Ainda na área da industrialização, é preciso não esquecer dos aditivos, conservantes, espessantes, flavorizantes, corantes e aromatizantes, muitos deles causadores de doenças e proibidos em países de primeiro mundo. Exatamente como acontece com os agrotóxicos e com muitos remédios de farmácia, são vetados em países desenvolvidos e são descaradamente vendidos por aqui.
Como grande parte da classe médica – assim como a dos agrônomos – segue a cartilha das multinacionais, tudo isso passa desapercebido pelo consumidor comum.
Como também passa desapercebido um seríssimo problema que provavelmente ameaça a sobrevivência da própria espécie humana: os níveis altíssimos de estrogênio (sintético) no ambiente, fruto de diversas combinações químicas (entre elas os agrotóxicos, resíduos industriais, certos produtos presentes nos plásticos, nos detergentes, e em outras tantas coisas), estão fazendo cair vertiginosamente a taxa de espermatozóides não só nos seres humanos, como em todas as espécies animais.
Para se ter uma idéia, segundo cientistas que estudaram esse fenômeno, o homem nascido nos anos 80 tem menos da metade dos espermatozóides do que o nascido nos anos 50. Abaixo de 20% será a esterilidade…
O estrogênio também fez aumentar enormemente a incidência de câncer de mama nas mulheres e de testículos nos homens (além do aumento dos casos de hermafroditismo e deformaçõs genitais).
Até agora falamos apenas dos alimentos de origem vegetal. Se o assunto for alimentos de origem animal, o panorama não é lá muito melhor.
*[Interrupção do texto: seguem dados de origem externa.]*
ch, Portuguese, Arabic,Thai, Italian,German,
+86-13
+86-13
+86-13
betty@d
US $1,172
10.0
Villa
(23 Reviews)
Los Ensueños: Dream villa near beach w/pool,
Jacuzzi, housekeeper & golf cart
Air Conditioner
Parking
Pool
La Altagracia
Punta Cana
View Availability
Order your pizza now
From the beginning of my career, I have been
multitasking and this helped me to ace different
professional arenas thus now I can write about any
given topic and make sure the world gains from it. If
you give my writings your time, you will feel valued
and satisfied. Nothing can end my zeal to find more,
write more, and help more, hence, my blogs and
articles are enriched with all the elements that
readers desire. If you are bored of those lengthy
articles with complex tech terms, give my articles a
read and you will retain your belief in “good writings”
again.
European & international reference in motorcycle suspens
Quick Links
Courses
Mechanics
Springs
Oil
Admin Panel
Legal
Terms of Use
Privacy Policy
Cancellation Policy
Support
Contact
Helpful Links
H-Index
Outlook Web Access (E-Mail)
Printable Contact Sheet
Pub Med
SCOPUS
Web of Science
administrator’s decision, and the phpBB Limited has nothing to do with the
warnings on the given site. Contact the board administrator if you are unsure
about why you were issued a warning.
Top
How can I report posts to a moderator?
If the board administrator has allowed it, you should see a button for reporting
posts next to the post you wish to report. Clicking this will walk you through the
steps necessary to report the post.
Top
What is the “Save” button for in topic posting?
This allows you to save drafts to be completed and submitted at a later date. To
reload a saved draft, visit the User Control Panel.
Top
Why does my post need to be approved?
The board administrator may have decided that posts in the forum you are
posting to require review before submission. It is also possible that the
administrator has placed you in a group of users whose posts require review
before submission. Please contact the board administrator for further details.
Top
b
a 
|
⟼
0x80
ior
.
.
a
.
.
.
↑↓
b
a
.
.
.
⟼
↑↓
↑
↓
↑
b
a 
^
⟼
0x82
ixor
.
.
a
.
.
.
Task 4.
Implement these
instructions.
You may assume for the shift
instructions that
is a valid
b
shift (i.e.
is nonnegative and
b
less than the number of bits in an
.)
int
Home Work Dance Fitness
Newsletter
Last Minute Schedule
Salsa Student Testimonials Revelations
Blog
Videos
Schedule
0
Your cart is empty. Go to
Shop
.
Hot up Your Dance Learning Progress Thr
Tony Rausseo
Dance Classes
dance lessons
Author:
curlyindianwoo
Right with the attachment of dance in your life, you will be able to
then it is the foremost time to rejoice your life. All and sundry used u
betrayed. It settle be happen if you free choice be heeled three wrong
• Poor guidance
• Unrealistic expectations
Afora o fato de que comer carne é um hábito que facilita o aparecimento de diversas doenças, como o câncer do aparelho digestivo e os problemas cárdio-vasculares, geralmente as criações são tratadas com rações industriais “enriquecidas” com antibióticos e hormônios que vão chegar ao consumidor através da carne, do leite e dos ovos (e mais estrogênio…).
Tais aditivos podem causar câncer e danos no sistema imunológico e reprodutor de quem consome esses alimentos contaminados.
Isso sem falar que, muitas vezes, os animais são abatidos em matadouros clandestinos sem as menores condições de higiene e de humanidade (fazendo com que o consumidor engula juntamente com a carne a adrenalina e a energia de pavor que o boi liberou ao ser morto cruelmente).
O vegetarianismo, além de mais saudável e mais ético, é também economicamente mais rentável e ecologicamente mais correto. Segundo o IBGE, um boi precisa de 3 a 4 hectares de terra para produzir cerca de 200 kg de carne no período de 4 a 5 anos. Nesse mesmo espaço, pode-se colher 19 toneladas de arroz, ou 32 de soja, ou 34 de milho, 23 de trigo ou ainda 8 de feijão, sendo que pode-se plantar de 2 a 3 safras por ano de alimentos muito mais puros, saudáveis e equilibrados. Sem falar nas imensas áreas de floresta que são derrubadas para a formação dos pastos.
Visite o site do professor Ernani Fornari em www.geocities.com/yogaterapia
Visite o Sítio Vegetariano em www.vegetarianismo.com.br
Olá, Eduardo. Quanto a essa questão que você levantou, sobre o por quê da comida dita “orgânica” ser mais cara, imagino que isso se deva ao fato dela ainda ser produzida em menor escala, em função de ainda ter pouca procura…
Olá, Ernani. Conciso e bem recheado esse seu artigo sobre o perigoso circuito do comer. Compilou bem várias facetas do nosso absurdo dia-a-dia alimentar. Mas tem uma questão que não consigo resposta, embora tenha pesquisado e perguntado aos entendidos por aí. Se a carga de venenos é menor, porquê a comida dita “orgânica” é mais cara? Parece que alimento bom é só para quem pode pagar. Acho meio fascista essa maneira de comercializar. Obrigado pela atenção. Eduardo, ambientalista de coração, pediatra por necessidade, desencantado, quase largando o aríete. Namastê!